Comment tu t’informes sur l’écologie?

Bon pote m’a énor­mé­ment aidé sur la prise de con­science. Gaë­tan Gabriele m’aide pour tourn­er le truc en déri­sion, et avec les bonnes vibes ; Claire Nou­vian sur ses com­bats et la clarté de ses pro­pos, vous aus­si, Vert le média, pour l’actu. J’essaie de me con­cen­tr­er sur ces per­son­nes. Quand j’en prends trop, ça finit par m’angoisser.

«Là où le men­songe prend l’ascenseur, il faut mon­ter l’escalier de la vérité»

J’accepte de ne pas pass­er mon temps à essay­er de tout remet­tre en ques­tion pour avoir la meilleure infor­ma­tion pos­si­ble. J’essaie d’avoir le juste dosage.

Dans le domaine médical, comme sur le réchauffement climatique, beaucoup de fausses infos circulent. Comment fais-tu pour donner les bonnes informations ?

J’utilise la vul­gar­i­sa­tion. Sans pren­dre les gens pour des cons, je leur donne accès à un niveau d’information élevé avec des codes de com­mu­ni­ca­tion acces­si­bles à n’importe qui. Il faut expli­quer sim­ple­ment des phénomènes com­plex­es et arriv­er à s’approprier des argu­men­taires. Ça prend du temps et de l’énergie.

La dés­in­for­ma­tion s’affranchit com­plète­ment d’une con­nais­sance didac­tique et offre des solu­tions sim­ples. Là où le men­songe prend l’ascenseur, il faut mon­ter l’escalier de la vérité. Par­fois je les tourne en déri­sion. L’humour, c’est ce qui fonc­tionne le mieux. Je m’autorise un peu de colère, mais pas trop, car c’est à dou­ble tran­chant : ça effraye et ça sus­cite d’autres colères.

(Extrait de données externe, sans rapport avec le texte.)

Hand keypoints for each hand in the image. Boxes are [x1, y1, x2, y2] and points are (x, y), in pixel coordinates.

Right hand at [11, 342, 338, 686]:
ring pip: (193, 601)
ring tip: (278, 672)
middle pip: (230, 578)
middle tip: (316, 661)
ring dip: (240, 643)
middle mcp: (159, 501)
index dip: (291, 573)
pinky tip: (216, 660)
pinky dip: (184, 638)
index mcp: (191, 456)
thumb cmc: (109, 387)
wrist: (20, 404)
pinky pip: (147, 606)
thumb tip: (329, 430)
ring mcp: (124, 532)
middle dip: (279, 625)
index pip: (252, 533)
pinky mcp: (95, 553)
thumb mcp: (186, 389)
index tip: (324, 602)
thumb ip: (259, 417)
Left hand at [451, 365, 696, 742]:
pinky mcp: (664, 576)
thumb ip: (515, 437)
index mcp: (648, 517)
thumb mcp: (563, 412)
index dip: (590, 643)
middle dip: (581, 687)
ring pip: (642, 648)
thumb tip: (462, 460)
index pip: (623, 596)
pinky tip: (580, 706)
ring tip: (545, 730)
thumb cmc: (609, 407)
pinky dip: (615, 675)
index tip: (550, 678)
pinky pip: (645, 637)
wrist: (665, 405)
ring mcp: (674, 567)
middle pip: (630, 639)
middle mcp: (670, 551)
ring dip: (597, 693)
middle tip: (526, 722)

Que penses-tu de la décroissance ?

C’est un mot que j’aime bien, car la ques­tion cen­trale, qui est plutôt d’ordre philosophique, c’est la ques­tion du bon­heur. Après le Covid, les gens en ont eu marre des injonc­tions ; que le monde parte en vrille et qu’on leur demande de redress­er la barre. Ils avaient envie de rester dans leur petit con­fort. C’est dif­fi­cile de rede­man­der des trucs en plus. On a bat­tu des records d’affluence en avion, l’achat de vête­ment de l’ultra-fast fash­ion a le vent en poupe : il y a une énorme dif­férence entre ce qu’on sait qu’on devrait faire et ce qu’on fait vrai­ment. On devrait tous être méga green.

Je suis un gamin des années 80, on nous a fait grandir en nous dis­ant que tout était pos­si­ble et qu’on pou­vait tout avoir. Mais les gens les plus rich­es ne sont pas tous heureux. Je con­nais des chanteurs qui tombent dans la drogue et la dépres­sion. Doit-on encore véhiculer l’idée que le suc­cès matériel est ce qui nous rend heureux ? Le mod­èle avec lequel on nous a biberon­né ne fonc­tionne pas. Au con­traire, nous avons besoin de joies sim­ples : être à table avec ses goss­es, voir ses potes, ça suf­fit.